И Катерина не только не противоречит основам темного царства, но даже доказывает их непреодолимую силу, и не одной своей смертью, а именно своим характером – чертами, прекрасно обозначенными самим критиком: “инстинктивностью своей натуры”, “боязнью за каждую свою мысль”. Можно считать Катерину сколь угодно симпатичной, – но нет никаких психологических и нравственных оснований говорить о каком-либо влиянии ее личности на просвещение темного царства.
Оно именно тем и страшно, что обладает громадной стихийной силой гасить в своей среде все искры и лучи.
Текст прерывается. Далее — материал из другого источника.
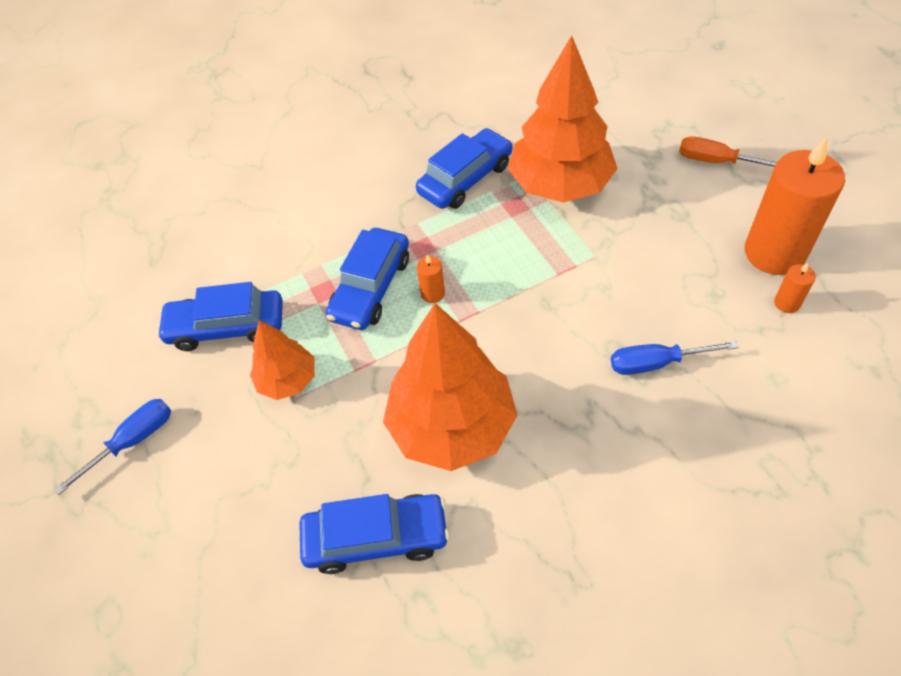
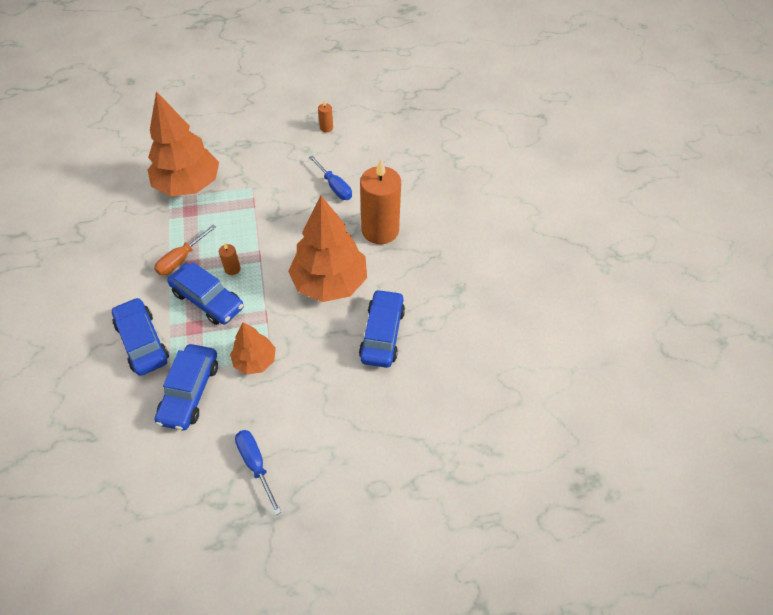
camera: 80 degrees left, 0 degrees up
(465, 179) = (149, 228): blue car -> blue car (143, 342)
(656, 363) = (334, 187): blue screwdriver -> blue screwdriver turned 45 degrees counterclockwise
(716, 161) = (219, 116): orange screwdriver -> orange screwdriver (181, 259)
(774, 253) = (294, 120): orange candle -> orange candle (380, 230)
Такой “луч”, несомненно, Кулигин, – но только потому, что он не принадлежит к расе темных людей, он другой породы. Все же исконные граждане самодурской страны только благодаря особо счастливым случайностям не кончают уродством и одичанием. Например, Андрей Титыч. Он гораздо светлее разумом, чем Катерина, он даже жаждет ученья, но тлетворное дыхание тьмы уже коснулось его: он неумолимый враг “стрюцких”, это в трезвом состоянии, а в пьяном, признается он сам, может вполне уподобиться тятеньке.
Брат его, тоже с человеческими задатками от природы, является уже безнадежно забитым и только кричит по-театральному. Вот какие “лучи” производит темное царство! И Андрей Титыч совершенно правильно ставит дилемму: или сделать что-нибудь над собой, или запить. Настроение по существу то самое, в каком находилась и Катерина, бросаясь в реку: у Андрея Титыча даже более сознательное и ясное, – но ведь не луч же он в темном царстве, а просто несчастный, пока еще вконец не изуродованный человек.
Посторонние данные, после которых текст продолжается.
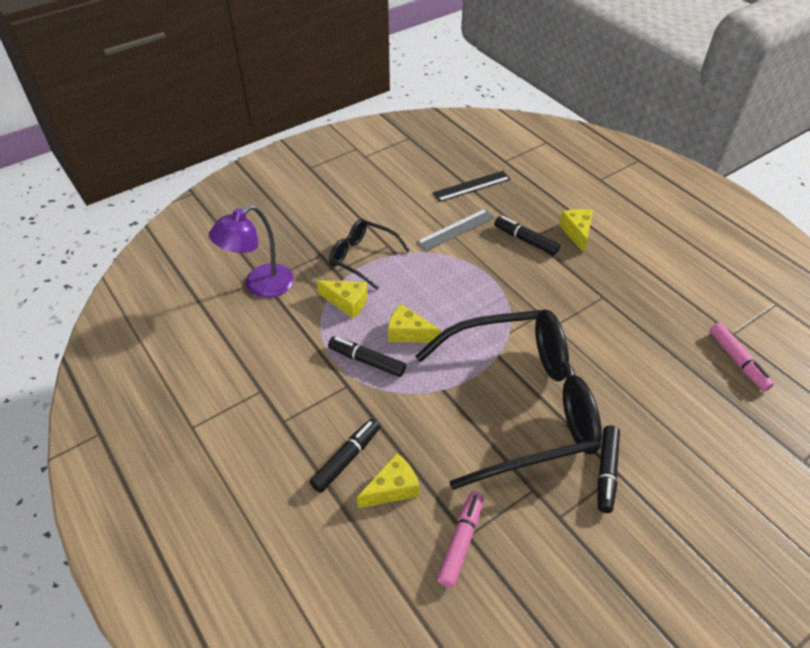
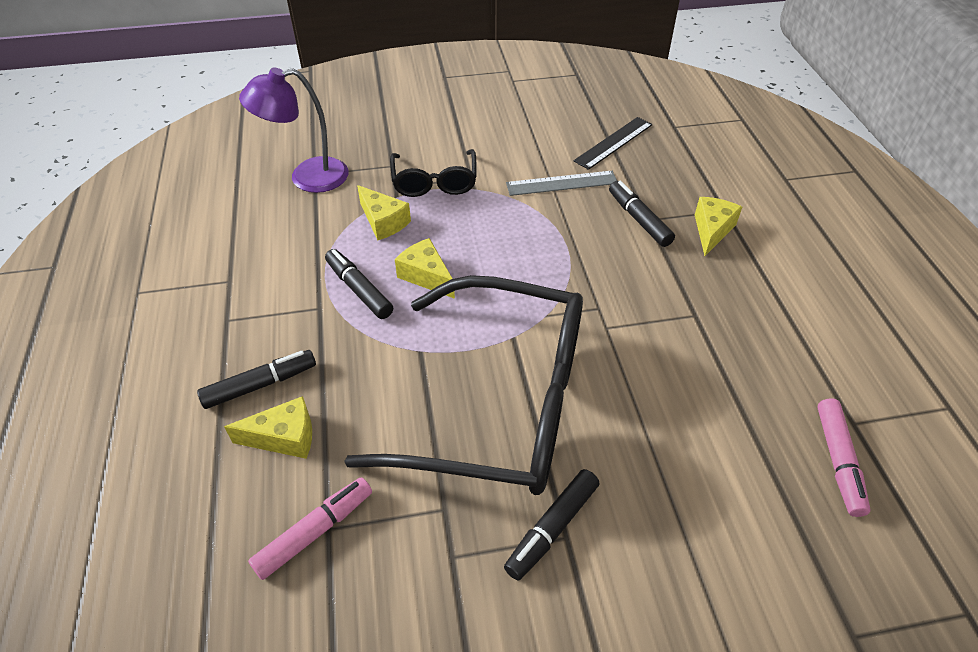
camera: 25 degrees right, 0 degrees up
(363, 258) = (434, 182): black glasses -> black glasses turned 150 degrees counterclockwise
(471, 186) = (614, 143): black ruler -> black ruler turned 45 degrees counterclockwise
Можно сказать больше: и все наши герои – точно изуродованные, и мы даже знаем, чем и как. Островский представил всестороннюю картину векового общественного недуга. Вдумчивый, беспристрастно мыслящий и оригинальный в своем творчестве художник, он не ставил преднамеренных целей – и их незачем было ставить. Полнота умственного кругозора и глубина художественного проникновения в действительность непременно должны привести к идеям истинно гражданским и просветительным; раскрывая темные факты, наметить светлые идеалы; выставляя зло и невежество в их естественном виде, красноречиво защищать добро и просвещение. Надо быть только истинным и честным художником! И таким был Островский. Вполне последовательно литературную деятельность он слил с практической во имя все тех же просветительных целей. Практическая деятельность драматурга наглядно свидетельствовала о тех самых задачах, которые составляли существо и смысл его творчества, и Островский навсегда останется бессмертным образцом русского национального писателя – то есть художника-деятеля, писателя-гражданина.
И он сам вполне точно успел определить этот образец: как художник он, подобно Пушкину, “завещал искренность, самобытность, завещал каждому русскому писателю быть русским”, как гражданин он требовал, чтобы искусство “развивало народное самопознание и воспитывало сознательную любовь к отечеству”.
И Островский умер на своем посту, до конца храня заветные убеждения, составлявшие его душу.